Mais les puces d'Evrythng permettront surtout aux marques d'engager des relations plus étroites avec leurs clients. "C'est la fonction pour laquelle elles montrent le plus d'appétence", souligne le directeur commercial. Un client pourra flasher le QR code d'un T-shirt et savoir s'il a été fabriqué en France, consulter des contenus publicitaires, le distributeur pourra également lui offrir des bons de réduction…

Evrythng propose ces services pour une somme "proche de zéro pour chaque produit à grande échelle". Une offre qui intéresse "de nombreuses entreprises, notamment en Chine", pointe Cameron Hulett, qui ne veut pas en dire plus tant que les accords commerciaux ne sont pas signés.

Le coût des puces d'Evrythng pour chaque produit est proche de zéro à grande échelle

Les ambitions illimitées de la jeune pousse sont sans commune mesure avec les chiffres du secteur publiés par le cabinet de conseil Gartner, qui prévoit que 26 millions de vêtements connectés "seulement" seront vendus dans le monde en 2016. Il n'empêche : le marché reste attractif et la start-up n'est pas la seule à tenter sa chance.

En France, Cityzen Sciences a lancé en 2016 la commercialisation de ses solutions de textiles connectés en BtoB. Créée en 2008, la start-up lyonnaise travaille pour le moment sur une dizaine de produits, notamment le D-Shirt, un maillot de corps intelligent destiné aux sportifs, vendu par le groupe japonais Goldwin qui regroupe en Asie les marques The North Face et Canterbury of New Zealand.

Les deux partenaires prévoient de vendre d'ici la fin de l'année 2016 plusieurs dizaines de milliers de ces T-shirts, qui sont arborés depuis 2015 par les rugbymen de l'équipe nationale japonaise. Fréquence cardiaque, température corporelle… Ces maillots sont équipés de puces à peine plus grandes qu'une carte Sim qui permettent de relever les données physiologiques de leur utili"sateur.
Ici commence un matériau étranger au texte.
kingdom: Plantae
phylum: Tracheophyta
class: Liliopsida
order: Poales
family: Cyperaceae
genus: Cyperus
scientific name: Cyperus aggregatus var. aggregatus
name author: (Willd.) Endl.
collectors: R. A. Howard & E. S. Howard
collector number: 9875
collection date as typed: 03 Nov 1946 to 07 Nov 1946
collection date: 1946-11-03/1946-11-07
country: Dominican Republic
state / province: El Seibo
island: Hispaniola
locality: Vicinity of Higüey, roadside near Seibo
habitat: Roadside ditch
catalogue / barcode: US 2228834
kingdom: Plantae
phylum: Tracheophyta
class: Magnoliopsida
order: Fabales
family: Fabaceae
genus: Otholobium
Cityzen Sciences compte commercialiser plus de 10 000 D-Shirt en 2016. © Cityzen Sciences

Cityzen Sciences a également mis au point un oreiller capable d'analyser la qualité du sommeil ou encore des vêtements pour la montagne qui mesurent la fréquence respiratoire en fonction de l'altitude. "Les deux principaux domaines sur lesquels nous misons pour nous développer sont le sport et la santé. Nous avons également de nombreuses demandes émanant du secteur de l'automobile et de l'aéronautique. Nous réfléchissons à lever des fonds pour développer une offre adaptée, en embauchant 10 à 15 nouveaux salariés", confie Jean-Luc Errant, le président de la société, qui compte aujourd'hui 40 collaborateurs.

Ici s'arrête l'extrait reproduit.